Justice Kennedy’s “Heavy Burden of Justification”
This is a post on behalf of Professor Elizabeth Weeks at the University of Georgia Law School, whom I invited to join us but is having trouble getting her essay up here.
The Respondents’ hour of argument over the constitutionality of the individual mandate this morning was divided between Paul Clement, representing the twenty-six state plaintiffs, and Michael Carvin, representing the National Federation of Independent Businesses (NFIB) and four individual members of that organization. Media attention rightly has focused on the remarkable occasion of a majority of states challenging the constitutionality of a federal law in the Supreme Court. The individual and association plaintiffs have not made headlines, except for the irony of the lead individual plaintiff declaring personal bankruptcy, due to unpaid medical bills, during the pendency of the appeal.
At first blush, it is not immediately apparent what interest states have in the individual mandate. The mandate is enacted under federal law, carries a federal tax penalty for noncompliance, and will be enforced by federal authorities. Medicaid certainly impacts state’s interests, but that’s tomorrow’s argument.
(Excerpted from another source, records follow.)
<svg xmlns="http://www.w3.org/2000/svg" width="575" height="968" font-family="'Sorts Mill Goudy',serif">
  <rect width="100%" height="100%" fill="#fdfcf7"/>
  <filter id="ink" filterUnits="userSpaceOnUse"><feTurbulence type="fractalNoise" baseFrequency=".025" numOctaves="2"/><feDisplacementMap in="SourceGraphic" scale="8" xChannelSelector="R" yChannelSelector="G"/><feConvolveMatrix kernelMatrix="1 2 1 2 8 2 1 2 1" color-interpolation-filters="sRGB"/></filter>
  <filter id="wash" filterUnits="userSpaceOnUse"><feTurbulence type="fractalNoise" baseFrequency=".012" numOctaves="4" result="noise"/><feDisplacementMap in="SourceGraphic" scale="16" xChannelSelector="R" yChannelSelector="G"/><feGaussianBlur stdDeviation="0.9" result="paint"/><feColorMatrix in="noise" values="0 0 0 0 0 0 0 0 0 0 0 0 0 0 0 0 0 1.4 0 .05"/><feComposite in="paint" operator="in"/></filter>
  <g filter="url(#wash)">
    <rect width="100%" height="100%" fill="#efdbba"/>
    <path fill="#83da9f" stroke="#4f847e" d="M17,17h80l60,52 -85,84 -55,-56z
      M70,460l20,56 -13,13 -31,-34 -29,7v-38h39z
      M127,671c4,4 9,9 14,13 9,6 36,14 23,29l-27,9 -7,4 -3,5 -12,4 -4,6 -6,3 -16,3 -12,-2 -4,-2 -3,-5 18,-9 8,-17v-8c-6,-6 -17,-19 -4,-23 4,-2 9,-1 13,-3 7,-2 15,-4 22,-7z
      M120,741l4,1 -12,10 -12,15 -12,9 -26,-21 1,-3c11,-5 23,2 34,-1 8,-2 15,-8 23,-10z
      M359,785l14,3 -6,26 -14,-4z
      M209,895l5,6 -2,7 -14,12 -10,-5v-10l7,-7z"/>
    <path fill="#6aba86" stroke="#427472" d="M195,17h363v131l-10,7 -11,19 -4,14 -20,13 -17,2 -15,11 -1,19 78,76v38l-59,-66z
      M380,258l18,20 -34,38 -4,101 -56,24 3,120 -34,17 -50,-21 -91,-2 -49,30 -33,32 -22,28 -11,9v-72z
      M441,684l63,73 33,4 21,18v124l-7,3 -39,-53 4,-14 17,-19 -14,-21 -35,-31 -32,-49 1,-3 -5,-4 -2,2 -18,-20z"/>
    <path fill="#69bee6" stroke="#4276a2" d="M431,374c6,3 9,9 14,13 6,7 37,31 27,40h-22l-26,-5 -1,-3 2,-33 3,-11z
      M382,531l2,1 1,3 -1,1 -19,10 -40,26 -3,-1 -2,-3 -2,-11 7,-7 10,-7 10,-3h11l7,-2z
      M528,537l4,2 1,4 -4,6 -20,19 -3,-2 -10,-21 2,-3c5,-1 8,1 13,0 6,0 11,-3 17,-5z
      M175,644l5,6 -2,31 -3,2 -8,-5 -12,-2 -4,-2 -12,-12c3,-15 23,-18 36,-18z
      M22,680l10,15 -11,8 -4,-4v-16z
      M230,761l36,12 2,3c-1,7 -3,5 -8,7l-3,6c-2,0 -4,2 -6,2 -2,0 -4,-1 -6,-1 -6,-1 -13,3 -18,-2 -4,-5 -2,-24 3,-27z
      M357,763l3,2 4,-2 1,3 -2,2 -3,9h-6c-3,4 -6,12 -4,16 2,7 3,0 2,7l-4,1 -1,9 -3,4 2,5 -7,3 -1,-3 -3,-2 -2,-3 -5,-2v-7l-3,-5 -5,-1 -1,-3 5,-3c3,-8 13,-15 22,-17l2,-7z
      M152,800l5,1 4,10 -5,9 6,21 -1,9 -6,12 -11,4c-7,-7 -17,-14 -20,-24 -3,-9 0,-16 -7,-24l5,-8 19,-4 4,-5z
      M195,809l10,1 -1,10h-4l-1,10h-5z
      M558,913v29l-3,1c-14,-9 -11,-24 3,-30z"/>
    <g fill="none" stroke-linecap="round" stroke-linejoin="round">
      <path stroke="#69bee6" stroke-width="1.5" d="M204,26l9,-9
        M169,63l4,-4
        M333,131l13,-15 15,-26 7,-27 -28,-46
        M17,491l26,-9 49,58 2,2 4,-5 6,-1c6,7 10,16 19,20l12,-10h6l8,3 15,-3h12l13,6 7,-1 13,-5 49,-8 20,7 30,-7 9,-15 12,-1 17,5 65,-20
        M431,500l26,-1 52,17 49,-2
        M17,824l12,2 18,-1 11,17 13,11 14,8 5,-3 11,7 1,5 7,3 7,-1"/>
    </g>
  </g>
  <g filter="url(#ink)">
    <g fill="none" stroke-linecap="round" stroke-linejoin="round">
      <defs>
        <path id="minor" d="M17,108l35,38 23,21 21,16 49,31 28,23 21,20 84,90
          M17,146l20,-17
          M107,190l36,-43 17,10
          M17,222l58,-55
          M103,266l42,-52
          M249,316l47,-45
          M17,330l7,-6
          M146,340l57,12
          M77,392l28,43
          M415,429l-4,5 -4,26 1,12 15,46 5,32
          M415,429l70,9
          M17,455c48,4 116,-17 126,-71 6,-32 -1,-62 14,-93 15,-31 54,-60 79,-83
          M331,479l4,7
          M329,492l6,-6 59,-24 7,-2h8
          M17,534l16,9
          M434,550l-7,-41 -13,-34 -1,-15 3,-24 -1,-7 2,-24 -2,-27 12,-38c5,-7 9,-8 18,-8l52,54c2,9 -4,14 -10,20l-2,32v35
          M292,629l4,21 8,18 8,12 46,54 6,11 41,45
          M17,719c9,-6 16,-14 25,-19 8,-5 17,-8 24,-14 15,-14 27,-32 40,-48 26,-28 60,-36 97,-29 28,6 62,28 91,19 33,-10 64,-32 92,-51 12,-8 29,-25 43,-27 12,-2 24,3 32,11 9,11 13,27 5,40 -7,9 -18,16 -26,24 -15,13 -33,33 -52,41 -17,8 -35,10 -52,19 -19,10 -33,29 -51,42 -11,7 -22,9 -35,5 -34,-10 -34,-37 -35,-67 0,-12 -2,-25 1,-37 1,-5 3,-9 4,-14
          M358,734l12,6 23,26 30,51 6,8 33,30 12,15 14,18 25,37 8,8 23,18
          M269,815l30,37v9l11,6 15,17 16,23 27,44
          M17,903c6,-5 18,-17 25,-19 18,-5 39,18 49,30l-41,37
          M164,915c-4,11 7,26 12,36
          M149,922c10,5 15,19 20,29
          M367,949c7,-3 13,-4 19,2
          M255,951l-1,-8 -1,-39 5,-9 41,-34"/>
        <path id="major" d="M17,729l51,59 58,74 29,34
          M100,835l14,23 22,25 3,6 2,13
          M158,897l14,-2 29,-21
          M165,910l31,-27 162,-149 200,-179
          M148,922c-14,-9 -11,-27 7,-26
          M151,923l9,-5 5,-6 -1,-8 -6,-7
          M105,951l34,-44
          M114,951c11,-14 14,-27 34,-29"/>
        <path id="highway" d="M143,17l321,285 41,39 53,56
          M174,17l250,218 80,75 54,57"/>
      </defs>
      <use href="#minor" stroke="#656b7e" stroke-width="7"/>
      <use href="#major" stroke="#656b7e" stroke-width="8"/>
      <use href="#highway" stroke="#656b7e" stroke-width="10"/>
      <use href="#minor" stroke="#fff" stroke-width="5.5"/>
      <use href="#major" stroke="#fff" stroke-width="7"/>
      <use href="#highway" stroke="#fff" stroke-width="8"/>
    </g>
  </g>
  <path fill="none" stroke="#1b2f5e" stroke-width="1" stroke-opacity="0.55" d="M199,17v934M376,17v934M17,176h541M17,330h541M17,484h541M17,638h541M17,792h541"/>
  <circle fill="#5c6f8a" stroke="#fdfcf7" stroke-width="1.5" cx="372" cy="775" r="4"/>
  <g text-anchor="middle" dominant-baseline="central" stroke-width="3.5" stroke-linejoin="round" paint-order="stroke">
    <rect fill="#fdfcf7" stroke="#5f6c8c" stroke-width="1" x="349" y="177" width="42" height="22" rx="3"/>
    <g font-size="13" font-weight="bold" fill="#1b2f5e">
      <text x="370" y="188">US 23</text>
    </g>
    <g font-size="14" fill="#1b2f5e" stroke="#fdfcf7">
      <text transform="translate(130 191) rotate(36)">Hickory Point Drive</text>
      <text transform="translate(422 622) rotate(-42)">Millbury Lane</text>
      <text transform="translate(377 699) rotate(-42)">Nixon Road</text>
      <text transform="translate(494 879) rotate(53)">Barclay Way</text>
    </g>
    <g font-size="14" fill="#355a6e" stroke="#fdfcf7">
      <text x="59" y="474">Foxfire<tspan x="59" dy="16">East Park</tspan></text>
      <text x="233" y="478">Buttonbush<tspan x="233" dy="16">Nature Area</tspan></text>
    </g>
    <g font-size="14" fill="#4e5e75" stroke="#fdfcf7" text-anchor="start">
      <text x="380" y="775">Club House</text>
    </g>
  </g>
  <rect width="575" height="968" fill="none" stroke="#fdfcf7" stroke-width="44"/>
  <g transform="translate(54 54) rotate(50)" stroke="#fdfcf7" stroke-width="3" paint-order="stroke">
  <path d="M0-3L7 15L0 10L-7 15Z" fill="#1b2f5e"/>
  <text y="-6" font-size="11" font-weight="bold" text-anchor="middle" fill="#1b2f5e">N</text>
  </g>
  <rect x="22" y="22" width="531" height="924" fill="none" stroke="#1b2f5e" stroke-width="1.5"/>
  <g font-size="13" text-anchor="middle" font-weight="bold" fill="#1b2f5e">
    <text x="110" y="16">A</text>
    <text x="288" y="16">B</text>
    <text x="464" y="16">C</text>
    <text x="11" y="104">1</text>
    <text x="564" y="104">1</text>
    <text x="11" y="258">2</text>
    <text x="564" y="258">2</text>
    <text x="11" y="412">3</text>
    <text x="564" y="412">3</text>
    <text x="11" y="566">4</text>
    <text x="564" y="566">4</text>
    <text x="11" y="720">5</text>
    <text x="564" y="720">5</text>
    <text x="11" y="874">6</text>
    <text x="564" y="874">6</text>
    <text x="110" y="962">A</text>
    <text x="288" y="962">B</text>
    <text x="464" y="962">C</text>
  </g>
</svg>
Bear in mind that the only way that the states were properly before the Court today – their ticket to the Big Dance – was the presence of the NFIB and individual plaintiffs. The Fourth Circuit, on Virginia’s go-it-alone challenge to the individual mandate, dismissed the Commonwealth for lack of standing. The state plaintiffs rode into the courthouse on the individuals’ and association’s coattails.
The further irony of this posture is that the essential constitutional argument against the individual mandate turns on the power of the federal government with respect to states, not with respect to individuals. Or so it seemed until Justice Kennedy began questioning the litigants today.
On a visceral level, the individuals’ and association’s objections to the mandate seem straight-forward: They assert a right to be left alone, a right not to be told how to spend their money, a right not to enter any particular commercial transaction. Post-Lochner, however, economic liberties do not receive robust protection, and government intrusions on them are subject only to low-level scrutiny, which the individual mandate likely would survive.
Personal autonomy and medical decisionmaking claims also unavailing because the mandate does not require individuals to receive any particular medical treatment. Nor does the ACA require individuals to seek medical care the health insurance policies that they purchase; it merely requires the purchase of health insurance. In fact, from a risk-pooling perspective, it is all the better if individuals purchase health insurance policies but do not actually use them.
Accordingly, individual rights claims, while politically salient and arguably sympathetic, seemed like losing constitutional arguments. ACA challengers instead claimed that the mandate is unconstitutional because Congress exceeded the scope of federal enumerated powers vis-à-vis states’ reserved powers. But what interest do private individuals and entities have in maintaining the federalist structure of government?
One answer is that the very purpose of diffusing power between a central government and separate sovereign states is to protect individual rights; hence, structural issues necessarily are individual rights issues. Justice Kennedy, writing for the majority in Bond v. United States, noted that “an individual has a direct interest in objecting to laws that upset the constitutional balance between the National Government and the States when the enforcement of those laws causes injury that is concrete, particular, and redressable. Fidelity to principles of federalism is not for the States alone to vindicate.” Although involving a very different statute and a very different sort of injury, Bond infuses the Tenth Amendment with cognizable individual rights.
Several of Justice Kennedy’s questions bring the underlying individual rights objections to the health insurance mandate the forefront. He repeatedly expressed concern that the mandate effects a “fundamental” change in the relationship between the federal government and individuals and thus requires a “heavy burden of justification.” He observed that the mandate operates as an unprecedented “affirmative duty to go into commerce.” He compared the mandate to the no-duty rule in torts and urged that “the reason this is concerning is because it requires the individual to do an affirmative act.” Summarizing his understanding of the U.S. Government’s argument, Justice Kennedy questioned Clement about the relevance of the “person who is sitting at home in his or her living room doing nothing” to the health insurance system.
Later, during Carvin’s argument, Justice Breyer tried to shift focus away from the individual rights issue and back to the scope of federal power: “So I thought the issue here is not whether it’s a violation of some basic right or something to make people buy things they don’t want, but simply whether those decisions of that group of 40 million [uninsured] people substantially affect the interstate commerce that has been set up in part through these other programs.”
The “heavy burden of justification” that Kennedy would demand seems to be effectively no-scrutiny review for federal interference with individual rights. The individual and association plaintiffs, by asserting commerce or taxing power challenges to the individual mandate, effectively elevate their libertarian objections from easily overcome rational-relation scrutiny to effectively no scrutiny at all. If a federal law exceeds enumerated powers, Congress may not enact it, no matter how good its reasons. By contrast, a substantive due process challenge would at least allow Congress to justify its reasons for infringing on otherwise constitutionally protected rights.